**Aim of the exercise:**
The records that follow are to be given again exactly.

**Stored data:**
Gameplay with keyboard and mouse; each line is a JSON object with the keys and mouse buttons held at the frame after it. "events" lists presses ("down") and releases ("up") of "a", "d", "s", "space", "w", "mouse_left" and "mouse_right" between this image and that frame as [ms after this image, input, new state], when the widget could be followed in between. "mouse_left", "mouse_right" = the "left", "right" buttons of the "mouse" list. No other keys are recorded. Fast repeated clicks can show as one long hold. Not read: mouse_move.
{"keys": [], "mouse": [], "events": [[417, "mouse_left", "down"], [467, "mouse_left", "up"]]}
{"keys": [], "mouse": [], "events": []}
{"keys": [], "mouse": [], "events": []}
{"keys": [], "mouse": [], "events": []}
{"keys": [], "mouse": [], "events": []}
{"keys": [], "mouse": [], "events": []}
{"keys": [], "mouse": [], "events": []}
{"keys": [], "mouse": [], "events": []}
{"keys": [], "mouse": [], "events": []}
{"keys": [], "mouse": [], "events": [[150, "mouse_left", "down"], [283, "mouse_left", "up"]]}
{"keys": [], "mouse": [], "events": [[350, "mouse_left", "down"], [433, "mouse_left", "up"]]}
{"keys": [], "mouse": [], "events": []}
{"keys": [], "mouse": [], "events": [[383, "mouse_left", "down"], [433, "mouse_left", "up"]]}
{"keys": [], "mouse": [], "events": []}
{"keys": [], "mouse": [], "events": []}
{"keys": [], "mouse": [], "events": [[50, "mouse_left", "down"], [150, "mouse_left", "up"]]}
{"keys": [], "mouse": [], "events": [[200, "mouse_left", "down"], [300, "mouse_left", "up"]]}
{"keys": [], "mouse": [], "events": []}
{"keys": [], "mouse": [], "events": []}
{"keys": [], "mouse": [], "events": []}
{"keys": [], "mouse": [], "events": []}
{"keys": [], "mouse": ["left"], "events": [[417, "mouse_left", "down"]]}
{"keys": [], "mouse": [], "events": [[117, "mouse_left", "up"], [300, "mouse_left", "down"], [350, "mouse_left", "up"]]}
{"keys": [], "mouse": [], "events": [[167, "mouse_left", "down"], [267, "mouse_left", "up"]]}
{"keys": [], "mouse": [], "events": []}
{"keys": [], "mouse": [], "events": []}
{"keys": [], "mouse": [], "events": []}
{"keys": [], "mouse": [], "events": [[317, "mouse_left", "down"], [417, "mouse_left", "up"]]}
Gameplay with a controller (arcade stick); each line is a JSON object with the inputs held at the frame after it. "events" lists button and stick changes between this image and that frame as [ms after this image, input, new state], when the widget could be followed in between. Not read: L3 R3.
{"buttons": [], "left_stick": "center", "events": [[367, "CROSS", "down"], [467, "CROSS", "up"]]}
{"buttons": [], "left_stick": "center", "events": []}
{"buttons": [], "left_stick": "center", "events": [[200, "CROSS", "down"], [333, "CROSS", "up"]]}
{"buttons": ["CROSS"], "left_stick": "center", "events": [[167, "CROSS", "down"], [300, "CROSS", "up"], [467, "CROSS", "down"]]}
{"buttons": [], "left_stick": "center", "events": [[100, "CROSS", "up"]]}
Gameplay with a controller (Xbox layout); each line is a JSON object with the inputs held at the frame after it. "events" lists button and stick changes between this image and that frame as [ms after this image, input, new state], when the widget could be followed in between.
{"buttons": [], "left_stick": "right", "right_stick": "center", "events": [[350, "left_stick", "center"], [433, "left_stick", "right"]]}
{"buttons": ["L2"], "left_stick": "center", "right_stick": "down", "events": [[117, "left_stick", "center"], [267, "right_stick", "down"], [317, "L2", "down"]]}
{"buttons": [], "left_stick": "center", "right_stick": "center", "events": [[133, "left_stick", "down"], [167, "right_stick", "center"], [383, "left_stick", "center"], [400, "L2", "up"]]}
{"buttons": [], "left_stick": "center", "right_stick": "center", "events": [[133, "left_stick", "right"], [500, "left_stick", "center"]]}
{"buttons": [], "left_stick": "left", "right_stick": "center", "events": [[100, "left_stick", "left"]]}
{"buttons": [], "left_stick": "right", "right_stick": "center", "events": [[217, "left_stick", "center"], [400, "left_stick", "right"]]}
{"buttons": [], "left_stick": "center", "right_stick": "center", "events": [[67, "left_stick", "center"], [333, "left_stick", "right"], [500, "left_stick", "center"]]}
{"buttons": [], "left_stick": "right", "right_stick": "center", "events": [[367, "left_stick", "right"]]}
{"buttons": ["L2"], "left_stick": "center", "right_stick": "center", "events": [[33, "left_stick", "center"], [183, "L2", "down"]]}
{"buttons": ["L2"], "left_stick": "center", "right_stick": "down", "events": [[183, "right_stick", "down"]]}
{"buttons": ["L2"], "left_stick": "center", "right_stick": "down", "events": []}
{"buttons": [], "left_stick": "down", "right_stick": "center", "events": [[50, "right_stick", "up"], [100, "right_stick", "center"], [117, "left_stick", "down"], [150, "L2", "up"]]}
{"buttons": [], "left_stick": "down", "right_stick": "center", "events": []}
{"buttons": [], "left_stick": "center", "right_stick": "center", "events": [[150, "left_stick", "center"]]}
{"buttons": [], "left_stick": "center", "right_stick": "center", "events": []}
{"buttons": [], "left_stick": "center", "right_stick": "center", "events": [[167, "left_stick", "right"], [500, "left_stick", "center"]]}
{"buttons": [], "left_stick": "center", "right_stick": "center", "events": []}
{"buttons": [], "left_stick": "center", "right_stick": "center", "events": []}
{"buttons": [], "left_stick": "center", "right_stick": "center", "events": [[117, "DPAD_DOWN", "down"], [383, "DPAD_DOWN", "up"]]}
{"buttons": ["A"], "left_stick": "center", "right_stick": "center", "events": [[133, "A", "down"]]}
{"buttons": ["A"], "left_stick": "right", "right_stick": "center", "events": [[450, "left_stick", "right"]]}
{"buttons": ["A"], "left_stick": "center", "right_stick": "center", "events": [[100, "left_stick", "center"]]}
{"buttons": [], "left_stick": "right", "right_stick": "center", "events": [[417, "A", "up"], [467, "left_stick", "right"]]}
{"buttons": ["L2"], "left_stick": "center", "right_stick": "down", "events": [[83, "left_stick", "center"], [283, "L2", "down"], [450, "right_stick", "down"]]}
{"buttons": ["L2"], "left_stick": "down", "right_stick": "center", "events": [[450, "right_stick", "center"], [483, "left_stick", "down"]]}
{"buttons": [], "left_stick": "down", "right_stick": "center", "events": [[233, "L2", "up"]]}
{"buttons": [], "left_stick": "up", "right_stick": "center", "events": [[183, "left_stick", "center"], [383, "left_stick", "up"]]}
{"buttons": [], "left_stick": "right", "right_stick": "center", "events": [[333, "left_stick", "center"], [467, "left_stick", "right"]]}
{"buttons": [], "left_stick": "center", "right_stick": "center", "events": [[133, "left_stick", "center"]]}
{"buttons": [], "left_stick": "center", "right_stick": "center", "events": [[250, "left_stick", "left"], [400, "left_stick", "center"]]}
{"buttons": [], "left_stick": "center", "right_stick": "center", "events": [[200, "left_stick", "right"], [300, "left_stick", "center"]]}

**Expected answer:**
Gameplay with keyboard and mouse; each line is a JSON object with the keys and mouse buttons held at the frame after it. "events" lists presses ("down") and releases ("up") of "a", "d", "s", "space", "w", "mouse_left" and "mouse_right" between this image and that frame as [ms after this image, input, new state], when the widget could be followed in between. "mouse_left", "mouse_right" = the "left", "right" buttons of the "mouse" list. No other keys are recorded. Fast repeated clicks can show as one long hold. Not read: mouse_move.
{"keys": [], "mouse": [], "events": [[417, "mouse_left", "down"], [467, "mouse_left", "up"]]}
{"keys": [], "mouse": [], "events": []}
{"keys": [], "mouse": [], "events": []}
{"keys": [], "mouse": [], "events": []}
{"keys": [], "mouse": [], "events": []}
{"keys": [], "mouse": [], "events": []}
{"keys": [], "mouse": [], "events": []}
{"keys": [], "mouse": [], "events": []}
{"keys": [], "mouse": [], "events": []}
{"keys": [], "mouse": [], "events": [[150, "mouse_left", "down"], [283, "mouse_left", "up"]]}
{"keys": [], "mouse": [], "events": [[350, "mouse_left", "down"], [433, "mouse_left", "up"]]}
{"keys": [], "mouse": [], "events": []}
{"keys": [], "mouse": [], "events": [[383, "mouse_left", "down"], [433, "mouse_left", "up"]]}
{"keys": [], "mouse": [], "events": []}
{"keys": [], "mouse": [], "events": []}
{"keys": [], "mouse": [], "events": [[50, "mouse_left", "down"], [150, "mouse_left", "up"]]}
{"keys": [], "mouse": [], "events": [[200, "mouse_left", "down"], [300, "mouse_left", "up"]]}
{"keys": [], "mouse": [], "events": []}
{"keys": [], "mouse": [], "events": []}
{"keys": [], "mouse": [], "events": []}
{"keys": [], "mouse": [], "events": []}
{"keys": [], "mouse": ["left"], "events": [[417, "mouse_left", "down"]]}
{"keys": [], "mouse": [], "events": [[117, "mouse_left", "up"], [300, "mouse_left", "down"], [350, "mouse_left", "up"]]}
{"keys": [], "mouse": [], "events": [[167, "mouse_left", "down"], [267, "mouse_left", "up"]]}
{"keys": [], "mouse": [], "events": []}
{"keys": [], "mouse": [], "events": []}
{"keys": [], "mouse": [], "events": []}
{"keys": [], "mouse": [], "events": [[317, "mouse_left", "down"], [417, "mouse_left", "up"]]}
Gameplay with a controller (arcade stick); each line is a JSON object with the inputs held at the frame after it. "events" lists button and stick changes between this image and that frame as [ms after this image, input, new state], when the widget could be followed in between. Not read: L3 R3.
{"buttons": [], "left_stick": "center", "events": [[367, "CROSS", "down"], [467, "CROSS", "up"]]}
{"buttons": [], "left_stick": "center", "events": []}
{"buttons": [], "left_stick": "center", "events": [[200, "CROSS", "down"], [333, "CROSS", "up"]]}
{"buttons": ["CROSS"], "left_stick": "center", "events": [[167, "CROSS", "down"], [300, "CROSS", "up"], [467, "CROSS", "down"]]}
{"buttons": [], "left_stick": "center", "events": [[100, "CROSS", "up"]]}
Gameplay with a controller (Xbox layout); each line is a JSON object with the inputs held at the frame after it. "events" lists button and stick changes between this image and that frame as [ms after this image, input, new state], when the widget could be followed in between.
{"buttons": [], "left_stick": "right", "right_stick": "center", "events": [[350, "left_stick", "center"], [433, "left_stick", "right"]]}
{"buttons": ["L2"], "left_stick": "center", "right_stick": "down", "events": [[117, "left_stick", "center"], [267, "right_stick", "down"], [317, "L2", "down"]]}
{"buttons": [], "left_stick": "center", "right_stick": "center", "events": [[133, "left_stick", "down"], [167, "right_stick", "center"], [383, "left_stick", "center"], [400, "L2", "up"]]}
{"buttons": [], "left_stick": "center", "right_stick": "center", "events": [[133, "left_stick", "right"], [500, "left_stick", "center"]]}
{"buttons": [], "left_stick": "left", "right_stick": "center", "events": [[100, "left_stick", "left"]]}
{"buttons": [], "left_stick": "right", "right_stick": "center", "events": [[217, "left_stick", "center"], [400, "left_stick", "right"]]}
{"buttons": [], "left_stick": "center", "right_stick": "center", "events": [[67, "left_stick", "center"], [333, "left_stick", "right"], [500, "left_stick", "center"]]}
{"buttons": [], "left_stick": "right", "right_stick": "center", "events": [[367, "left_stick", "right"]]}
{"buttons": ["L2"], "left_stick": "center", "right_stick": "center", "events": [[33, "left_stick", "center"], [183, "L2", "down"]]}
{"buttons": ["L2"], "left_stick": "center", "right_stick": "down", "events": [[183, "right_stick", "down"]]}
{"buttons": ["L2"], "left_stick": "center", "right_stick": "down", "events": []}
{"buttons": [], "left_stick": "down", "right_stick": "center", "events": [[50, "right_stick", "up"], [100, "right_stick", "center"], [117, "left_stick", "down"], [150, "L2", "up"]]}
{"buttons": [], "left_stick": "down", "right_stick": "center", "events": []}
{"buttons": [], "left_stick": "center", "right_stick": "center", "events": [[150, "left_stick", "center"]]}
{"buttons": [], "left_stick": "center", "right_stick": "center", "events": []}
{"buttons": [], "left_stick": "center", "right_stick": "center", "events": [[167, "left_stick", "right"], [500, "left_stick", "center"]]}
{"buttons": [], "left_stick": "center", "right_stick": "center", "events": []}
{"buttons": [], "left_stick": "center", "right_stick": "center", "events": []}
{"buttons": [], "left_stick": "center", "right_stick": "center", "events": [[117, "DPAD_DOWN", "down"], [383, "DPAD_DOWN", "up"]]}
{"buttons": ["A"], "left_stick": "center", "right_stick": "center", "events": [[133, "A", "down"]]}
{"buttons": ["A"], "left_stick": "right", "right_stick": "center", "events": [[450, "left_stick", "right"]]}
{"buttons": ["A"], "left_stick": "center", "right_stick": "center", "events": [[100, "left_stick", "center"]]}
{"buttons": [], "left_stick": "right", "right_stick": "center", "events": [[417, "A", "up"], [467, "left_stick", "right"]]}
{"buttons": ["L2"], "left_stick": "center", "right_stick": "down", "events": [[83, "left_stick", "center"], [283, "L2", "down"], [450, "right_stick", "down"]]}
{"buttons": ["L2"], "left_stick": "down", "right_stick": "center", "events": [[450, "right_stick", "center"], [483, "left_stick", "down"]]}
{"buttons": [], "left_stick": "down", "right_stick": "center", "events": [[233, "L2", "up"]]}
{"buttons": [], "left_stick": "up", "right_stick": "center", "events": [[183, "left_stick", "center"], [383, "left_stick", "up"]]}
{"buttons": [], "left_stick": "right", "right_stick": "center", "events": [[333, "left_stick", "center"], [467, "left_stick", "right"]]}
{"buttons": [], "left_stick": "center", "right_stick": "center", "events": [[133, "left_stick", "center"]]}
{"buttons": [], "left_stick": "center", "right_stick": "center", "events": [[250, "left_stick", "left"], [400, "left_stick", "center"]]}
{"buttons": [], "left_stick": "center", "right_stick": "center", "events": [[200, "left_stick", "right"], [300, "left_stick", "center"]]}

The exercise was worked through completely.